Psychol. Pl. -æ. Also synes-. [mod.L., f. Gr. σύν SYN- + stem αἱσθε- to feel, perceive, after anæsthesia.] a. A sensation in one part of the body produced by a stimulus applied to another part. b. Agreement of the feelings or emotions of different individuals, as a stage in the development of sympathy. c. Production, from a sense-impression of one kind, of an associated mental image of a sense-impression of another kind: see quot. 1903.
1891. Cent. Dict., Synæsthesia, synesthesia, the production of a sensation located in one place when another place is stimulated.

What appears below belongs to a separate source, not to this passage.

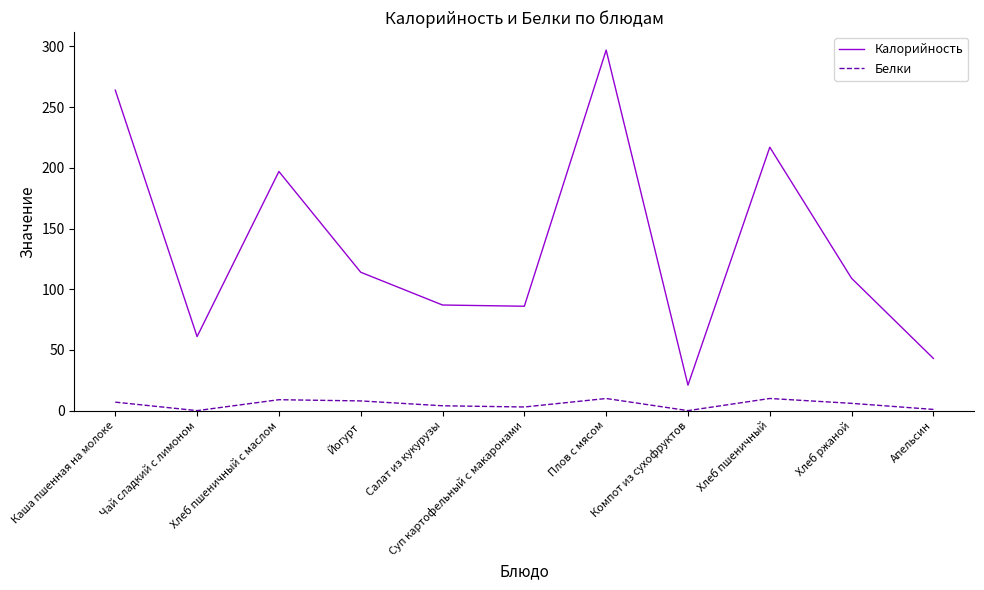

How many interior local peaks does the Калорийность series have?

3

1897. trans. Ribots Psychol. Emotions, II. iv. 231. If we try to follow the evolution of sympathy we distinguish three principal phases. The first, or physiological, consists in an agreement of motor tendencies, a synergia; the second, or psychological, consists in an agreement of the emotional states, a synæsthesia; the third, or intellectual, results from a community of representations or ideas.
1903. F. W. H. Myers, Human Personality, I. p. xl. Vestiges of the primitive undifferentiated sensitivity persist in the form of synæsthesiæ, e. g. when the hearing of an external sound carries with it, by some arbitrary association of ideas, the seeing of some form or colour.
So ǁ Synæsthesis [mod.L., a. Gr. συναίσθησις joint perception]: see quot.
1881. Mivart, Cat, 386, note. The sum-total of the mental action of a rational animal may be called its noesis, which will be the analogue of the synesthesis or sum-total of the felt neural psychoses of an irrational animal.